[Opening Document passage section]

Skip to contents

Renders a lazy dbplyr query to SQL, derives an ADBC PostgreSQL connection from the backing RPostgres connection, and streams Arrow batches directly to a Parquet file.

Usage

tbl_to_pq(
  tbl,
  out_file,
  chunk_size = 100000L,
  metadata = NULL,
  col_types = NULL
)

Arguments

tbl

A lazy table backed by dbplyr.

out_file

Full path to the output Parquet file.

chunk_size

Number of rows written per Parquet row group. Default is 100000.

metadata

Optional named list of schema metadata to embed in the Parquet file.

col_types

Optional named list specifying Arrow type overrides. Values may be string type names (for example "int32" or "date") or Arrow DataType objects.

Value

Invisibly returns out_file.

[Closing Document passage section]
[Opening Dataset section section]

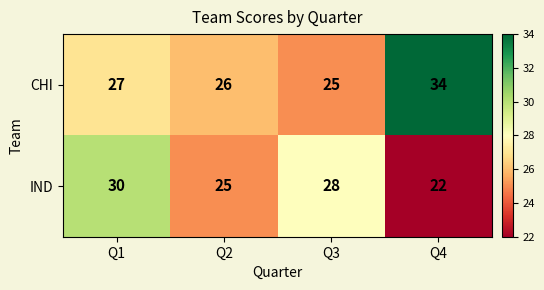

Which series has the largest total across all categories?

CHI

[Closing Dataset section section]

### [What to do]
(1) Reproduce the tbl_to_pq reference page verbatim, from "Optional named list of" to "Arrow DataType objects.".
(2) Write the next part of the tbl_to_pq reference page, picking up after its final line.
The data above were drawn from a separate source.

### [Task answers]
(1)
Optional named list of schema metadata to embed in the Parquet file.

col_types

Optional named list specifying Arrow type overrides. Values may be string type names (for example "int32" or "date") or Arrow DataType objects.

(2)
Details

This is an experimental development path kept separate from lazy_tbl_to_pq while we evaluate the ADBC transfer route. The ADBC path opens a second PostgreSQL connection for the transfer, so the database must allow an additional concurrent connection beyond the one already backing tbl.

Examples

if (FALSE) { # \dontrun{
# Requires a PostgreSQL connection with the ADBC driver installed
con <- DBI::dbConnect(RPostgres::Postgres())
qry <- dplyr::tbl(con, DBI::Id(schema = "crsp", table = "dsi"))
tbl_to_pq(qry, "~/pq_data/crsp/dsi.parquet")
DBI::dbDisconnect(con)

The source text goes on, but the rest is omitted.